## Work to complete
Word for word, transcribe the material below from its first line to the line with "221 61 45.81", both included.

*** Opening Exercise inputs ***

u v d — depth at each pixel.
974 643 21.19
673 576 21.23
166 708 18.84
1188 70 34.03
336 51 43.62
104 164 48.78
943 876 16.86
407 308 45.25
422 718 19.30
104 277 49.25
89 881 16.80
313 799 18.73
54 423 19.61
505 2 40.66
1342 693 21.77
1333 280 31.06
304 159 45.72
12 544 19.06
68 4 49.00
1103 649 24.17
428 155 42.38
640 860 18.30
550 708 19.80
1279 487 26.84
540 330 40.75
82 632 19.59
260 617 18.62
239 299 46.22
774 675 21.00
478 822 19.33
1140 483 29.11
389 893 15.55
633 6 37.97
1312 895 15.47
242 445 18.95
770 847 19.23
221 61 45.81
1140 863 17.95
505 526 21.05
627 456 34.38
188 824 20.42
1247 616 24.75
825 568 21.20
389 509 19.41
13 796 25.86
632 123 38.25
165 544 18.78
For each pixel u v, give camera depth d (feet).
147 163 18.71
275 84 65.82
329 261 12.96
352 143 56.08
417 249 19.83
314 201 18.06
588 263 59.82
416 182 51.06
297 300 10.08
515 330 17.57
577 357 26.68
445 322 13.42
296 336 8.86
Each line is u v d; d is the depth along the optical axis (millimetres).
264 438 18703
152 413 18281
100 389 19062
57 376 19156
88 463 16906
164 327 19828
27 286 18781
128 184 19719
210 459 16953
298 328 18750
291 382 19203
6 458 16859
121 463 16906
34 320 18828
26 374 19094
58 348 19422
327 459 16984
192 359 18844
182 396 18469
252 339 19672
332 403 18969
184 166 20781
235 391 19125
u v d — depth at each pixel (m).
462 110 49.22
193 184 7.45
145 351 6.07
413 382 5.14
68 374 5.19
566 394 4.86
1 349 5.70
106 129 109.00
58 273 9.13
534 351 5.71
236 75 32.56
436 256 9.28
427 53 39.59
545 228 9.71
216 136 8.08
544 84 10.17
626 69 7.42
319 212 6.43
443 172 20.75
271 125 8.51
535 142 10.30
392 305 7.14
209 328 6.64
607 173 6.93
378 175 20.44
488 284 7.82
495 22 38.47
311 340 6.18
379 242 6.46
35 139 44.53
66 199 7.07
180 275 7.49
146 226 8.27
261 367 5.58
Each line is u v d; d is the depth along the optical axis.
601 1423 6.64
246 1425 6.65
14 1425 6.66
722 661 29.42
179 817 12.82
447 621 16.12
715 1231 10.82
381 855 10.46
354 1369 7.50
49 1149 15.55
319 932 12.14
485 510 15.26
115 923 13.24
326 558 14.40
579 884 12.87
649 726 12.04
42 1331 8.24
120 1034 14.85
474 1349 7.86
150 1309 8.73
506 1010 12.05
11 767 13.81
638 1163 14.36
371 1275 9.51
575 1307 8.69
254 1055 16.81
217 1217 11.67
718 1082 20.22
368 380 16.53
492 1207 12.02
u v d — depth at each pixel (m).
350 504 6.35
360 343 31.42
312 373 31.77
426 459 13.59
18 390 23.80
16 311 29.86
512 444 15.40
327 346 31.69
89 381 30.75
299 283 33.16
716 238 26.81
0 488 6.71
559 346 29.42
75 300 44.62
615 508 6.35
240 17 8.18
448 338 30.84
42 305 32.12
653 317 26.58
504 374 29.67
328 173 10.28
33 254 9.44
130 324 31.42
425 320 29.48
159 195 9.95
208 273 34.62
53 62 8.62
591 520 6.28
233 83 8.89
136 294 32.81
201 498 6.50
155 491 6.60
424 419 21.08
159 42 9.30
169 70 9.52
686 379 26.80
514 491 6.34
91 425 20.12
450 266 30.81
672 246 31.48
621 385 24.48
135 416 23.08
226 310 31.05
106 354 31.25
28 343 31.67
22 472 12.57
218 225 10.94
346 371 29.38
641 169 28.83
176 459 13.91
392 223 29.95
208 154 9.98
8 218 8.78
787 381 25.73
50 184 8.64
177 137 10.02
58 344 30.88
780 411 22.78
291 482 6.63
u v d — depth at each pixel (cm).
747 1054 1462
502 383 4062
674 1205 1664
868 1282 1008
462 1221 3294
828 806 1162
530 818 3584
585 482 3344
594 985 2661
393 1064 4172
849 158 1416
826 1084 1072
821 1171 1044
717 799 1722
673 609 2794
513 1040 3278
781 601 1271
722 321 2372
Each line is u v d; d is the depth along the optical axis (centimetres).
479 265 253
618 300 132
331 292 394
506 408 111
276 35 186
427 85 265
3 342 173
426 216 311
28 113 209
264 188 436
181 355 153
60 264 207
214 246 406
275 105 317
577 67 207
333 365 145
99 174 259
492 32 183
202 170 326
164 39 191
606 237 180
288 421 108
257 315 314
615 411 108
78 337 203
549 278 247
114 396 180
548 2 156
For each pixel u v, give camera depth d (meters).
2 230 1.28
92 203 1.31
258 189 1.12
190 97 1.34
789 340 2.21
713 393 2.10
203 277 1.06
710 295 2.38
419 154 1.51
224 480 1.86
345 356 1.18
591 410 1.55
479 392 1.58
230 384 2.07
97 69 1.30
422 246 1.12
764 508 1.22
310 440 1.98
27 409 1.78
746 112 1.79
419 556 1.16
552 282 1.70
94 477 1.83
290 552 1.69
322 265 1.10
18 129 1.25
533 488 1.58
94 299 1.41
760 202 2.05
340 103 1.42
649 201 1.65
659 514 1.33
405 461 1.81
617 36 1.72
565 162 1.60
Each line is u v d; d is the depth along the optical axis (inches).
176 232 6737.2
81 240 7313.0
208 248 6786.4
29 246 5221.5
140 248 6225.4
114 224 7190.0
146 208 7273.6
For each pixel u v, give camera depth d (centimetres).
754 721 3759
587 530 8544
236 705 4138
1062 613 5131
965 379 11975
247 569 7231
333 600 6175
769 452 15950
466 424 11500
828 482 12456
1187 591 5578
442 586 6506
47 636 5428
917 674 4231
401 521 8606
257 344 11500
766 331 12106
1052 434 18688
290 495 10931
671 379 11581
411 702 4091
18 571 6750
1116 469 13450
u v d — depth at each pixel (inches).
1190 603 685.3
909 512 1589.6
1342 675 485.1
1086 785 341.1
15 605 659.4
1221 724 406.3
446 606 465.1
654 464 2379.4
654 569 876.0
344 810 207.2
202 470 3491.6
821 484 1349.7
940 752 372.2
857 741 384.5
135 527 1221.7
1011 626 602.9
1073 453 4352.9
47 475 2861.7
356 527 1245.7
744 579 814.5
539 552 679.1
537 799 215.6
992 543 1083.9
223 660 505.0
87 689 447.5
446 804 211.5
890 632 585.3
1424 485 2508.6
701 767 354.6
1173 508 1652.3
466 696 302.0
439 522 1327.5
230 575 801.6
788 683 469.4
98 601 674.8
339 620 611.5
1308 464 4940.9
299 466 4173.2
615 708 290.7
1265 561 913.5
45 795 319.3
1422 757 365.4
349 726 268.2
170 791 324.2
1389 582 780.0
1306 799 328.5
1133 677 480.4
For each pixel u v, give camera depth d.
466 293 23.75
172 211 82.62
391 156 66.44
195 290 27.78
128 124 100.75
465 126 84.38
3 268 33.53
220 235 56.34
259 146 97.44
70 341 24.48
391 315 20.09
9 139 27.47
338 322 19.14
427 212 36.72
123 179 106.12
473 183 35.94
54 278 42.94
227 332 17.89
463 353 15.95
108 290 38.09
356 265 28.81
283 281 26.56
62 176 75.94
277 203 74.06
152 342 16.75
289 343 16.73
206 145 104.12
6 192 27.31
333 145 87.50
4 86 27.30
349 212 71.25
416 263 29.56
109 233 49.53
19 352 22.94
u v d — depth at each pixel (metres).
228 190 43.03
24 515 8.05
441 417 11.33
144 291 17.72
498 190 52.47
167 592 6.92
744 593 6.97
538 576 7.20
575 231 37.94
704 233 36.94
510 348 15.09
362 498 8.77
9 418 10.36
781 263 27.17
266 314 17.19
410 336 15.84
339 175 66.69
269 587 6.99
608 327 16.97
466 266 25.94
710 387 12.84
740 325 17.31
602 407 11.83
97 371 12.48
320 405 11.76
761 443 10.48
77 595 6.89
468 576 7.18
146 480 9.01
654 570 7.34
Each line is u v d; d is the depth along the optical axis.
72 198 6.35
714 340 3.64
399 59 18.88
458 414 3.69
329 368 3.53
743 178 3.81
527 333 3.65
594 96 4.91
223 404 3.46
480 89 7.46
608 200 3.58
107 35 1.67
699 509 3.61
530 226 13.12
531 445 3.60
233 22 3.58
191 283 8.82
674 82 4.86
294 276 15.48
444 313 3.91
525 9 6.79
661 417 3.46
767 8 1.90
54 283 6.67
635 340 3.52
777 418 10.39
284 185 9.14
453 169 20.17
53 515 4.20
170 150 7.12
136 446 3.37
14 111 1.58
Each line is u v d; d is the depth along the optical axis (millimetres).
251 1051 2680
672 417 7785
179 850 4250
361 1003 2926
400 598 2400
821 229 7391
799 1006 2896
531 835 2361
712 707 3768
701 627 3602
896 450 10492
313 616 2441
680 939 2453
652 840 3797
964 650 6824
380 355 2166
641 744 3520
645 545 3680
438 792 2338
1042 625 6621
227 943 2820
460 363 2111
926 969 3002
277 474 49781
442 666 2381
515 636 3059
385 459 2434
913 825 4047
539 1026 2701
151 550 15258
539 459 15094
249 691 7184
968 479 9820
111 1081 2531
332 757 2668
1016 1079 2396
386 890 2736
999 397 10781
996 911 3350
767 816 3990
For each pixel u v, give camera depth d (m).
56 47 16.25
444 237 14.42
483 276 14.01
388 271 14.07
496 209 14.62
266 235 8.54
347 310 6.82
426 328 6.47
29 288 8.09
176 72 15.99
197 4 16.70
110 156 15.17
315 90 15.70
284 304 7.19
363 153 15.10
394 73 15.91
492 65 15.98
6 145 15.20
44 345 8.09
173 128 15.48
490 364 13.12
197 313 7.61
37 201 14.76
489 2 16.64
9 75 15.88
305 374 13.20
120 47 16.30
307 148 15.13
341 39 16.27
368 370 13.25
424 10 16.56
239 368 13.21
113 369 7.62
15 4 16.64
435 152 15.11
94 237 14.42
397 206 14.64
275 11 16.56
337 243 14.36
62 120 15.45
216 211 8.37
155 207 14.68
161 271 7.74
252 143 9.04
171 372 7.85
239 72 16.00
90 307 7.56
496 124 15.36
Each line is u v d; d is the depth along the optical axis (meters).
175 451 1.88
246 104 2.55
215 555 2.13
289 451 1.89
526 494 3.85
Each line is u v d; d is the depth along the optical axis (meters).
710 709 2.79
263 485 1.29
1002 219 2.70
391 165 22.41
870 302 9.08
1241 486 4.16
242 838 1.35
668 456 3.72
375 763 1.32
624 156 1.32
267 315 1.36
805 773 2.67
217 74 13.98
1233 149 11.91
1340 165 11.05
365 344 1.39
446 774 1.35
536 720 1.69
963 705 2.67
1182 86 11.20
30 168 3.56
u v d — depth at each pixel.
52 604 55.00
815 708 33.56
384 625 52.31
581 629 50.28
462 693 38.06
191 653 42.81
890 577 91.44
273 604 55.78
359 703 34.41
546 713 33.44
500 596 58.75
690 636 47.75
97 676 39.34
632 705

*** Closing Exercise inputs ***

## Answer space
u v d — depth at each pixel.
974 643 21.19
673 576 21.23
166 708 18.84
1188 70 34.03
336 51 43.62
104 164 48.78
943 876 16.86
407 308 45.25
422 718 19.30
104 277 49.25
89 881 16.80
313 799 18.73
54 423 19.61
505 2 40.66
1342 693 21.77
1333 280 31.06
304 159 45.72
12 544 19.06
68 4 49.00
1103 649 24.17
428 155 42.38
640 860 18.30
550 708 19.80
1279 487 26.84
540 330 40.75
82 632 19.59
260 617 18.62
239 299 46.22
774 675 21.00
478 822 19.33
1140 483 29.11
389 893 15.55
633 6 37.97
1312 895 15.47
242 445 18.95
770 847 19.23
221 61 45.81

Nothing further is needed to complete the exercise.